__Travail demandé__: Recopiez fidèlement l'extrait du texte fourni, de « Premier tableau. » à « qui les entendit. ».

__Texte fourni__:
----

LE
MONDE ET L'HUMANITÉ
DE LA CRÉATION
AU DÉLUGE
CHAPITRE XII
CONCLUSION : OMBRES ET LUMIÈRES
« Le péché se rase
à la porte. »
(Gen. 4:7.) « Je me tiens
à la porte. »
(Apoc. 3: 20.)
Au cours des onze études qui
précèdent, nous avons vu
l'antagonisme grandissant des deux puissances qui
se disputent la possession de l'homme. En
matière de résumé et de
conclusion, nous voudrions tracer deux tableaux par
lesquels nous terminerons cette série. Ils
ont pour motto, le premier la parole par laquelle
Dieu avertit et met en garde Caïn, l'autre,
celle par laquelle Jésus définit son
attitude à l'égard des siens, dans
les visions de l'Apocalypse. Le premier est
lugubre, traversé d'ombres sinistres et
mystérieuses propres à donner le
frison ; le second est lumineux, tout
rayonnant de clartés infiniment douces,
répandant le calme, la
sérénité, la paix et la joie.
Premier tableau.
À diverses reprises nous avons
dit que certains critiques taxent de puérils
les premiers récits bibliques. Telle leur
paraît aussi la parole divine :
« ... le péché se tient
à la porte ; son désir tend vers
toi. »
Et pourtant, il est peu de
déclarations dont les termes fussent aussi
appropriés aux circonstances et faciles
à comprendre par celui qui les entendit.

----

__Matériel d'étude__:
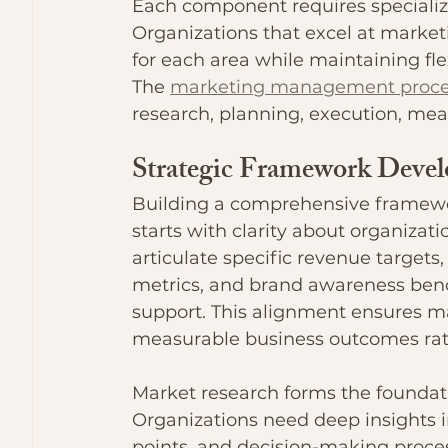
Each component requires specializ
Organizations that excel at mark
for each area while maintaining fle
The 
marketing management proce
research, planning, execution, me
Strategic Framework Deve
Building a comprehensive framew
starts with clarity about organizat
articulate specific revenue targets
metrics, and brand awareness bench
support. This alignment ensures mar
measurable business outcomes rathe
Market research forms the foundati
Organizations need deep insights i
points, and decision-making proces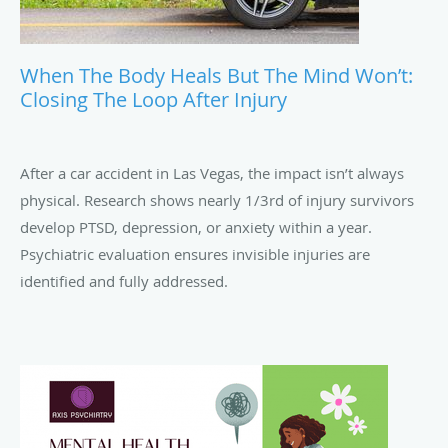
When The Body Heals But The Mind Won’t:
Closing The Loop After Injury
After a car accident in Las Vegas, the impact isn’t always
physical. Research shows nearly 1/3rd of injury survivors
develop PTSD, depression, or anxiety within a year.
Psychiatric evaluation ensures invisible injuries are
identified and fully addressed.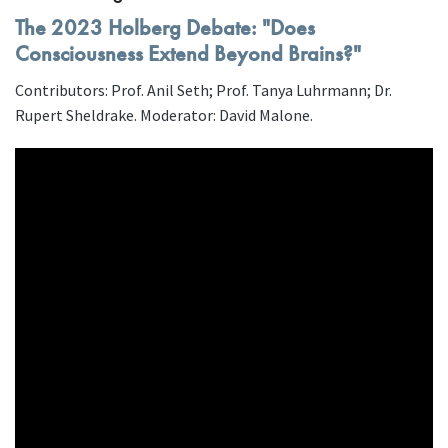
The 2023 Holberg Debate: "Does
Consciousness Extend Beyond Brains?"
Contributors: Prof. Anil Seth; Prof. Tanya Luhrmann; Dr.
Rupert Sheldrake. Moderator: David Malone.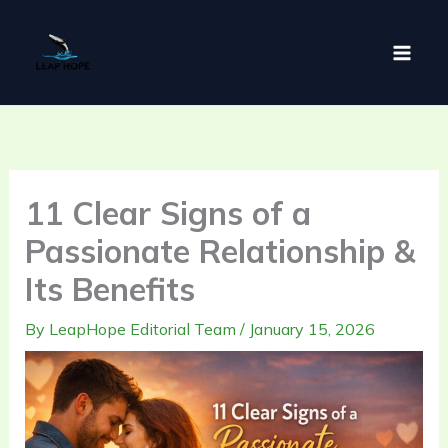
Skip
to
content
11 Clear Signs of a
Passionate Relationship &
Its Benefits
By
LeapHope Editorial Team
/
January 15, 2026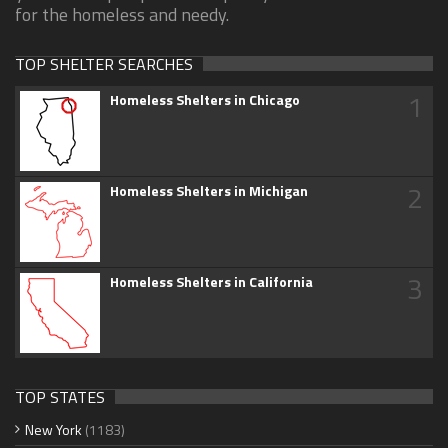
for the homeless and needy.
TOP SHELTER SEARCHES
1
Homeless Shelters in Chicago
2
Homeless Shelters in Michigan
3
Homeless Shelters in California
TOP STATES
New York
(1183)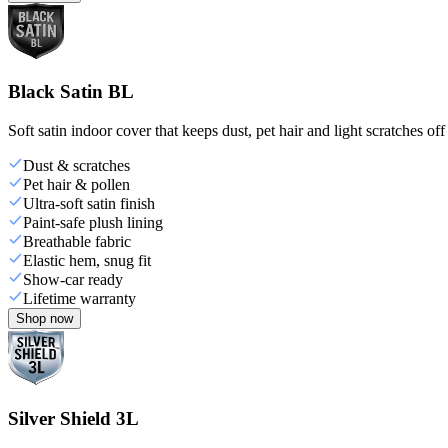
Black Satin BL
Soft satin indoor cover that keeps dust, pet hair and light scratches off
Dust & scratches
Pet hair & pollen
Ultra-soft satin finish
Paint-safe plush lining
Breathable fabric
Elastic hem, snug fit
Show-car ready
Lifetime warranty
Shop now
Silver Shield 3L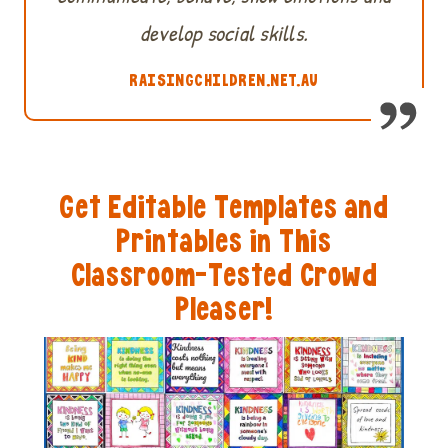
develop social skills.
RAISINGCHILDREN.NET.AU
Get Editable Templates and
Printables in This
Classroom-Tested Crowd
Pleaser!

----

__Résultat attendu__:
Premier tableau.
À diverses reprises nous avons
dit que certains critiques taxent de puérils
les premiers récits bibliques. Telle leur
paraît aussi la parole divine :
« ... le péché se tient
à la porte ; son désir tend vers
toi. »
Et pourtant, il est peu de
déclarations dont les termes fussent aussi
appropriés aux circonstances et faciles
à comprendre par celui qui les entendit.